I understand your situation. Teaching adjunct while nursing my DS I resorted to a bathroom stall and a battery operated pump several times during each 4 hour class. Thank goodness for the battery operated pump, I would have had to resort to building a tent in the classroom and hunkering under it!

Posted by: MC Milker on September 3, 2007 01:40 PM


Been there, myself. Though I had an office with a door, still had to put a handwritten sign up saying, "DO NOT ENTER" in order to prevent someone from barging right on in.
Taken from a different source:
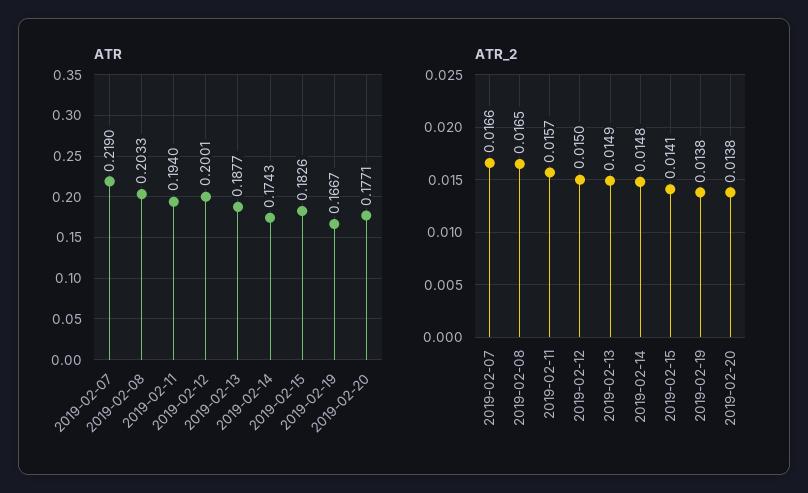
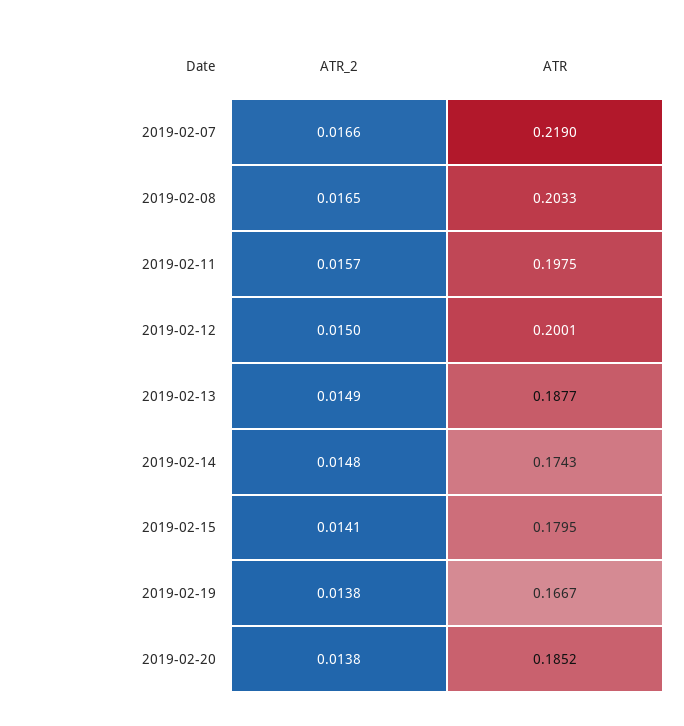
ATR, 2019-02-11: 0.194 -> 0.1975
ATR, 2019-02-15: 0.1826 -> 0.1795
ATR, 2019-02-20: 0.1771 -> 0.1852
It still happened once.

I also once had to (no, make that twice, on two different trips) FedEx my milk. And yes, I told the person behind the counter what it was: "There can be NO delays with this liquid gold."

I have pumped in a public bathroom and also while driving.

Two big old babies, 22 months apart, plumped up by mama's milk. That's what I call bringing home the bacon AND frying it up in a pan! :)

Posted by: Monica C. on August 31, 2007 01:53 PM


We met at the last night of blogger--I with the red shoes you with the pink hair.

I really love this post. It gets me so fired up. You shouldn't have to make a choice about your child's well-being based on a job. UGH!!!!

Posted by: mammaloves on August 31, 2007 01:36 PM


Thanks for this post, appreciate the company in the cow herd--the pump sucked in many ways, haha. Been there, done that, and relate only too well.

Posted by: joan on August 23, 2007 01:03 PM


Of all the blogs I've read over the past years, and there have been many that I stopped reading and I'm probably down to about 5-6, yours feels alive and real and smart. I can't imagine why you're not getting many more comments than you are ... fantastic.

Posted by: Liz on August 23, 2007 04:15 AM


You've touched on a subject that rarely gets out in the world... in the corporate world, that is. Good for you.